Bob Dylan performs "Maggie's Farm " at the 53rd annual Grammy Awards in Los Angeles
Bob Dylan performs "Maggie's Farm" at the 53rd annual Grammy Awards in Los Angeles, California February 13, 2011. Reuters

When a band of veteran British rock musicians took to the stage with a different take on Bob Dylan's music at the weekend, they were so good someone in the crowd even shouted "Judas."

The reference to the infamous moment when Dylan turned electric was tongue-in-cheek. The musicians concerned make no pretensions about being acoustic folkies.

Slide guitar, driving bass and drums is what they are in this persona. More blow the house down than "Blowin' in the Wind."

The Dylan Project is fronted by Steve Gibbons, who like Dylan turned 70 earlier this year -- a happy coincidence given that he claims Dylan's music changed his life.

Gibbons is one of those musicians who is well known in certain die-hard music circles, making a critically successful career for years without achieving widespread celebrity.

The eponymous Steve Gibbons Band is said to be the first rock band from the West to have been invited to tour East Germany in the early 1980s when the Berlin Wall was still up. It has toured with The Who and shared the stage with a plethora of rock names.

But when friends got together to celebrate Gibbons's big birthday in Austria in July, it was The Dylan Project that tuned up.

The band is a side project for various musicians from the British folk-rock or roots-rock scene, notably bassist Dave Pegg of Fairport Convention and slide guitarist PJ Wright of Little Johnny England.

It plays Dylan. But it is no tribute band, more an homage to the man Wright describes as inventing rock music.

"We have our own take on Bob's songs. We don't do core versions," Pegg said backstage after the Project played at his other band's annual Fairport's Cropredy Convention festival in rural north Oxfordshire.

That much was evident from the Cropredy set, a crowd-pleasing performance that focused on a lot of lesser-known Dylan numbers as well as the likes of "Highway 61 Revisited" and "Like a Rolling Stone."

Gibbons, it has to be said, can sound eerily like Dylan -- at least on the latter's good-voice days -- which threatens at times to slip into parody.

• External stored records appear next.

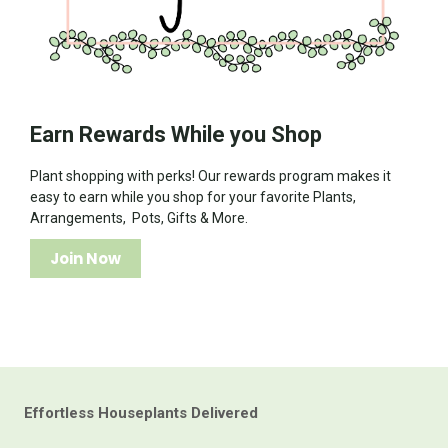
Earn Rewards While you Shop
Plant shopping with perks! Our rewards program makes it
easy to earn while you shop for your favorite Plants,
Arrangements, Pots, Gifts & More.
Join Now
Effortless Houseplants Delivered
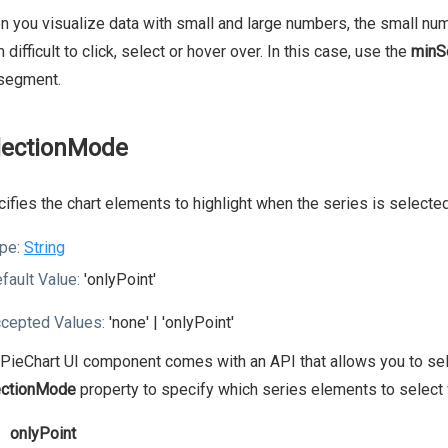
 you visualize data with small and large numbers, the small num
 difficult to click, select or hover over. In this case, use the
minS
 segment.
lectionMode
ifies the chart elements to highlight when the series is selected
pe:
String
fault Value:
'onlyPoint'
cepted Values:
'none' | 'onlyPoint'
PieChart UI component comes with an API that allows you to selec
ectionMode
property to specify which series elements to select 
onlyPoint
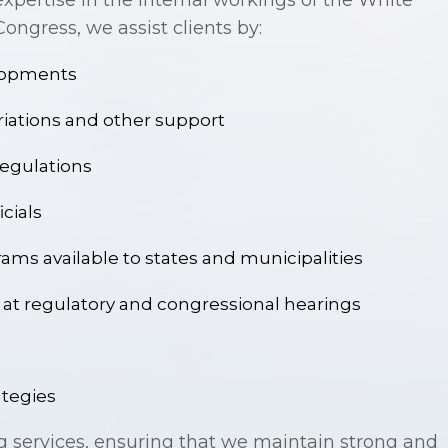
xpertise in the internal workings of the White
ngress, we assist clients by:
elopments
riations and other support
egulations
icials
ams available to states and municipalities
fy at regulatory and congressional hearings
ategies
g services, ensuring that we maintain strong and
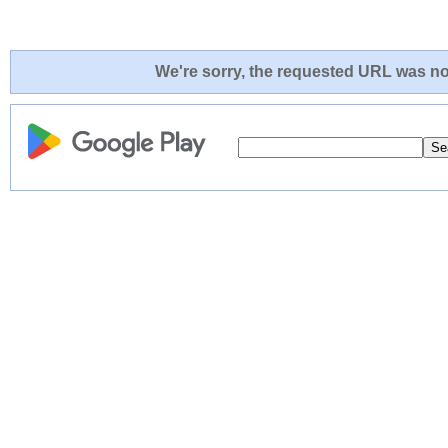
We're sorry, the requested URL was not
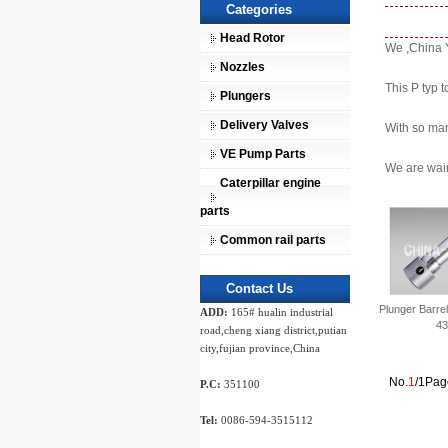
Categories
Head Rotor
We ,China Y
Nozzles
This P typ t
Plungers
Delivery Valves
With so man
VE Pump Parts
We are wain
Caterpillar engine
parts
Common rail parts
Contact Us
Plunger Barre
ADD:
165# hualin industrial
43
road,cheng xiang district,putian
city,fujian province,China
No.
1
/1Pag
P.C:
351100
Tel:
0086-594-3515112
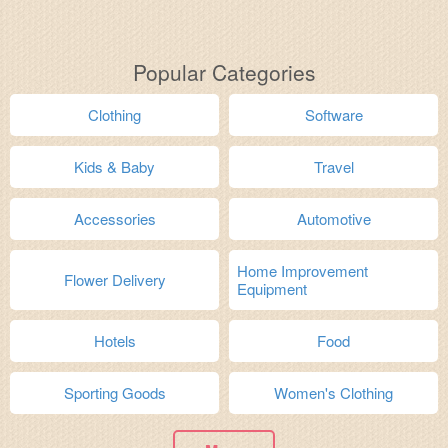
Popular Categories
Clothing
Software
Kids & Baby
Travel
Accessories
Automotive
Home Improvement
Flower Delivery
Equipment
Hotels
Food
Sporting Goods
Women's Clothing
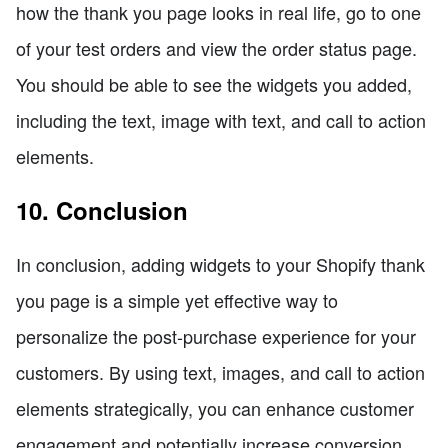
how the thank you page looks in real life, go to one
of your test orders and view the order status page.
You should be able to see the widgets you added,
including the text, image with text, and call to action
elements.
10. Conclusion
In conclusion, adding widgets to your Shopify thank
you page is a simple yet effective way to
personalize the post-purchase experience for your
customers. By using text, images, and call to action
elements strategically, you can enhance customer
engagement and potentially increase conversion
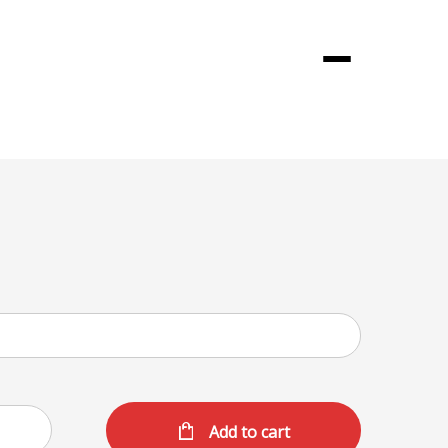
Menu
Add to cart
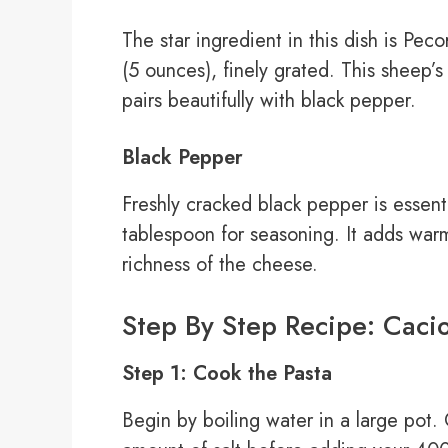
The star ingredient in this dish is P
(5 ounces), finely grated. This sheep’s 
pairs beautifully with black pepper.
Black Pepper
Freshly cracked black pepper is essenti
tablespoon for seasoning. It adds war
richness of the cheese.
Step By Step Recipe: Caci
Step 1: Cook the Pasta
Begin by boiling water in a large pot.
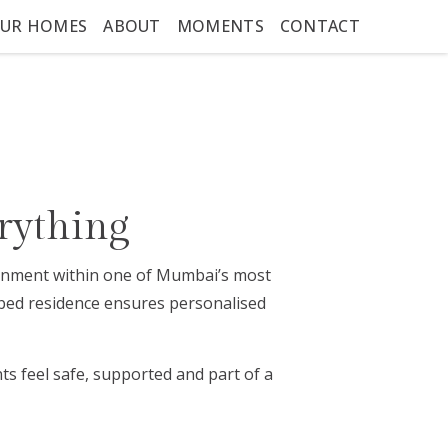
UR HOMES
ABOUT
MOMENTS
CONTACT
rything
ironment within one of Mumbai’s most
-bed residence ensures personalised
s feel safe, supported and part of a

But the music overcomes any similarity.

Each song is an interpretation. The overall effect is jazzier and bluesier that the originals, exemplified by a particularly haunting "Ballad of a Thin Man."

The Dylan Project plays around a dozen gigs a year -- mainly in Britain and continental Europe -- and there appears to be no great desire to extend the touring.

This is mainly because it is a side project for the musicians, most of whom can afford to keep it that way.

"We do it for the craic," Wright said, using an Anglo-Irish expression for entertainment. "We do it for fun."